Lines with "Samsung": please show every one of them from the listing below.
-- Dataset excerpts follows --
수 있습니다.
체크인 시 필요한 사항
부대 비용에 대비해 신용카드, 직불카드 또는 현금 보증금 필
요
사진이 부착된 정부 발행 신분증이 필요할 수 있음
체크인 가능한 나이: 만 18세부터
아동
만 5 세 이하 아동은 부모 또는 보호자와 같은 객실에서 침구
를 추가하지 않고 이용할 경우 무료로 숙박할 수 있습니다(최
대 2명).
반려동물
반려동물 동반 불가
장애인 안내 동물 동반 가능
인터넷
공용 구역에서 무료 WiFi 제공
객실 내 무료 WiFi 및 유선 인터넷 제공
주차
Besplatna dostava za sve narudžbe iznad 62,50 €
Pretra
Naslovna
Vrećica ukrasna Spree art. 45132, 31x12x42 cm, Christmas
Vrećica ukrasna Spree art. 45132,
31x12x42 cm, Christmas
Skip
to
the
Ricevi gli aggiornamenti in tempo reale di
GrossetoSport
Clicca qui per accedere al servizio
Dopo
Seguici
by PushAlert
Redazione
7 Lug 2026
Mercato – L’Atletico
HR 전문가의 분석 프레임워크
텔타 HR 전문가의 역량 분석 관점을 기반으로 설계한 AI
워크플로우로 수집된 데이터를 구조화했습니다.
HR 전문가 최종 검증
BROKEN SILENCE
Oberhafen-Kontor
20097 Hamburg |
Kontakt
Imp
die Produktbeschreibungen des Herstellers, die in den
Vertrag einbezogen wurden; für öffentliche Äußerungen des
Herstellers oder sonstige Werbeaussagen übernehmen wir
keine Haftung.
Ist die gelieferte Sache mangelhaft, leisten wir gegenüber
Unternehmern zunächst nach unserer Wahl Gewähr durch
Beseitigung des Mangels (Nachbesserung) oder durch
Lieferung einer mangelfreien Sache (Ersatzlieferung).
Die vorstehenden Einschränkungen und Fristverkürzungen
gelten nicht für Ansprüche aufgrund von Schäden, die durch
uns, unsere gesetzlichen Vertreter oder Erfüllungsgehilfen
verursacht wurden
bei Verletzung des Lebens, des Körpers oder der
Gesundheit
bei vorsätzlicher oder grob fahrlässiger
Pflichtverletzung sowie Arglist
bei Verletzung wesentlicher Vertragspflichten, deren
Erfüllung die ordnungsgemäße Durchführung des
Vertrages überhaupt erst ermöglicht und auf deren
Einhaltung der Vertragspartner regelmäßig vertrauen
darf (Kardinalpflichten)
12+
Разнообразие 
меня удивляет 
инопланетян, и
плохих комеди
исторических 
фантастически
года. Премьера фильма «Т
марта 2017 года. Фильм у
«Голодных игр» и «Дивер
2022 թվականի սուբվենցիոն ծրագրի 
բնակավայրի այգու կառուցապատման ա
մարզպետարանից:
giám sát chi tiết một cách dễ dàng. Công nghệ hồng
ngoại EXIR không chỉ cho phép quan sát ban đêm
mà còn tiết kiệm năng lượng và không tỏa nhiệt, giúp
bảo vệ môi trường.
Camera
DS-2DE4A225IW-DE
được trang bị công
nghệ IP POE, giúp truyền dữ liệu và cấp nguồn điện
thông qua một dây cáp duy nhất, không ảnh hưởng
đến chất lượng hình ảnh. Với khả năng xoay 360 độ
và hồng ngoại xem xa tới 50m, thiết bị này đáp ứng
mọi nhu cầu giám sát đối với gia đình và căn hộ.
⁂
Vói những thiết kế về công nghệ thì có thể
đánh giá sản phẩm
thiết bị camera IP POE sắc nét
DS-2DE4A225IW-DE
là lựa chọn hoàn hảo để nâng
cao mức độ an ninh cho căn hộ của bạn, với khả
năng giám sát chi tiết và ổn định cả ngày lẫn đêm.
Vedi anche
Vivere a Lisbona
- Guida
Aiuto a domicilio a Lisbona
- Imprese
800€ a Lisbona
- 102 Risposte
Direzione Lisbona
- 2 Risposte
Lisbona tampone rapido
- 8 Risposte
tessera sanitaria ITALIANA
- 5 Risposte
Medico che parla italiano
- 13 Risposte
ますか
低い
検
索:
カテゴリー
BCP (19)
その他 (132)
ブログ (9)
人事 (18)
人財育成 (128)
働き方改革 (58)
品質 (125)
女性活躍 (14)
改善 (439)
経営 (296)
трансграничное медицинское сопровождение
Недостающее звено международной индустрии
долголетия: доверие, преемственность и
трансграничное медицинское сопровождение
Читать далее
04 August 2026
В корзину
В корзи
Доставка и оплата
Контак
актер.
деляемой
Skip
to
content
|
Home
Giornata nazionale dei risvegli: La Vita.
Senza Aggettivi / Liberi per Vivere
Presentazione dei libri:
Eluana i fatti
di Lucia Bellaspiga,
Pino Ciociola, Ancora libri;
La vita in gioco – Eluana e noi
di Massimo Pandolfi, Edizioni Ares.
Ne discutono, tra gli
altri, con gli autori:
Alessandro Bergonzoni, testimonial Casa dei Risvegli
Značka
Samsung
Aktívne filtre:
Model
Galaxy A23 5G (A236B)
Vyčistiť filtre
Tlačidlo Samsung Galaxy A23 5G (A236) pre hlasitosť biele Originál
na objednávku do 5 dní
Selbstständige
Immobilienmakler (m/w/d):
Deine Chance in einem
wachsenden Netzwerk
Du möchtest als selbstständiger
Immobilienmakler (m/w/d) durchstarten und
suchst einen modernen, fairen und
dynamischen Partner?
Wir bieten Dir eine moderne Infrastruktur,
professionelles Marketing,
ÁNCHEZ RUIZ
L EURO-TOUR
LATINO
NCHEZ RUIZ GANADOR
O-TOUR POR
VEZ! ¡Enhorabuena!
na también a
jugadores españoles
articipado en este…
-- Dataset excerpts concluded --
▶ [Solution for this task]
Samsung
Tlačidlo Samsung Galaxy A23 5G (A236) pre hlasitosť biele Originál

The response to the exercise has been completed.